The presence or absence of the things is not merely due to their positioning in the in/appropriate places. The place cannot necessarily make things in/visible. Coming or not coming into view is mostly affected by our behavioral habits, life style and the intellectual history which forms the theoretical approaches. The visibility or invisibility of things does not have a direct relationship with the level of their significance by definition, and this confusion makes the rethinking, reviewing and revisiting of the concepts a must. “The Absent Body” by Drew Leder has the same emphasis; the author explores the body in its corporeal absence and makes an effort to clarify its significance for the reader drawing on an ethical conclusion.
Above all, we should be aware of the body’s part in perceiving the permanently present. The important issue is that our body organs, which shape such a perception and make it present, are themselves present components in our lives: “Human experience is incarnated. I receive the surrounding world through my eyes, my ears, my hands. […] Relations with others are based upon our mutuality of gaze and touch, our speech, our resonances of felling and perspective.” Therefore, the principal point by which Leder begins is the study of the body in terms of its corporeal presence and absence, and to find an answer for this paradoxical question why the corporeal body, despite its abiding presence, yet tends to recede from direct experience.

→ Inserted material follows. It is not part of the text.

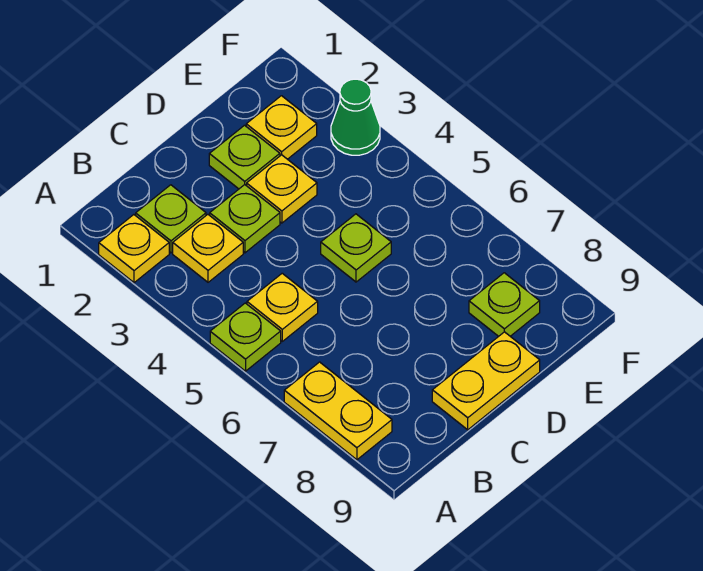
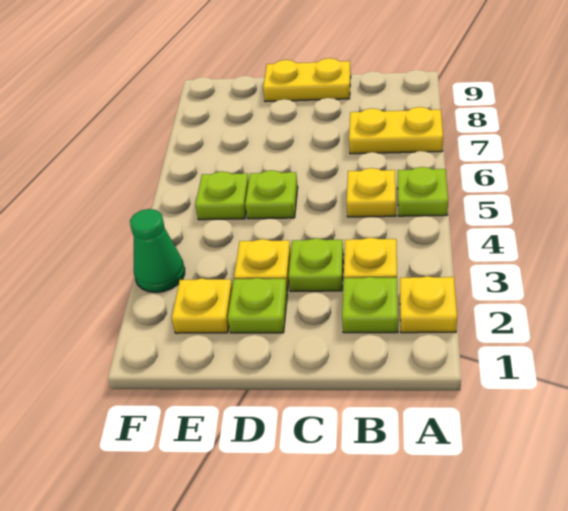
yellow 1x2 plate [284,362,392,460] -> yellow 1x2 plate turned to [349,107,443,154]
lime 1x1 plate [469,273,540,336] -> lime 1x1 plate moved to [195,171,249,220]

As we search subjects around us (or relating to and inside us), we miss something and that is the recognition of the body’s materiality, embodiment and corporeality. What is missed thereupon is an entirely different understanding that is made by concentration on the body and brings it into a correlation and same level of importance with other cognitional forces. Challenging the authoritative approaches and providing space to the identities whose recognition happen through embodied paths is the result of such different understanding.
In modern society, as Leder puts it, we encounter a disembodied life style: “Our shelters protect us from direct corporeal engagement with the outer world.” Leder as well pokes his criticism at the predominance of the Platonic history of thought with its emphasis on the purified soul and later Cartesian “cogito” or mind. He sees this history as promoter of a paradigm which positions the immateriality of mind vis-à-vis the corporeality of body and ignores the body. In fact, the author does his utmost to arrive at an ethical conclusion opposed to Cartesian approach in the final analysis. In the concluding chapter of the book, he pays to the far-reaching social and subversive effects of this approach as a hierarchical dualism subserving the oppression directed toward women, animals, nature and other “Others.” Leder’s proposing solution is derived from Neo-Confucian notions. Accordingly, “we form one body with all things. The body is absent only because it is perpetually outside itself, caught up in a multitude of involvements with other people, with nature, with a sacred domain.”
Phenomenology is a methodology to get free from this Cartesian dualism dispute between mind and body. Merleau-Ponty is among important thinkers who, drawing upon the work of Husserl, Straus and others, has succeeded to resist against Cartesian idea of body as matter (res extensa). Not only Merleau-Ponty does not consider body as an object in the world, but the very medium whereby our world comes into being. Regarding this, in addition to the fact the we could study the body as one object and describe it scientifically, we should become familiar with the “body-as-experiencer.”
The idea of the body-as-experiencer is that the body itself recognizes and creates meaning. Thus, the body’s identity is beyond a physical body (Korper), the fact that makes it closer to the lived body (Leib) and this is the very quality which unsettles Cartesian dualism: “[…] the lived body, equating it with the embodied self that lives and breathes, perceives and acts, speaks and reasons.” Merleau-Ponty even more strictly elucidates: “It is our lived body itself, not an intellectual mind, that first perceives objects, knows its way around a room, senses the sadness in another’s face. Such sensorimotor abilities are not merely a form of conception; they do not depend on explicit judgments, categories, or rules. Rather, they exhibit a more primordial intentionality which must be accorded its own logic.”
Leder, Drew. The Absent Body. Chicago: University of Chicago Press, 1990.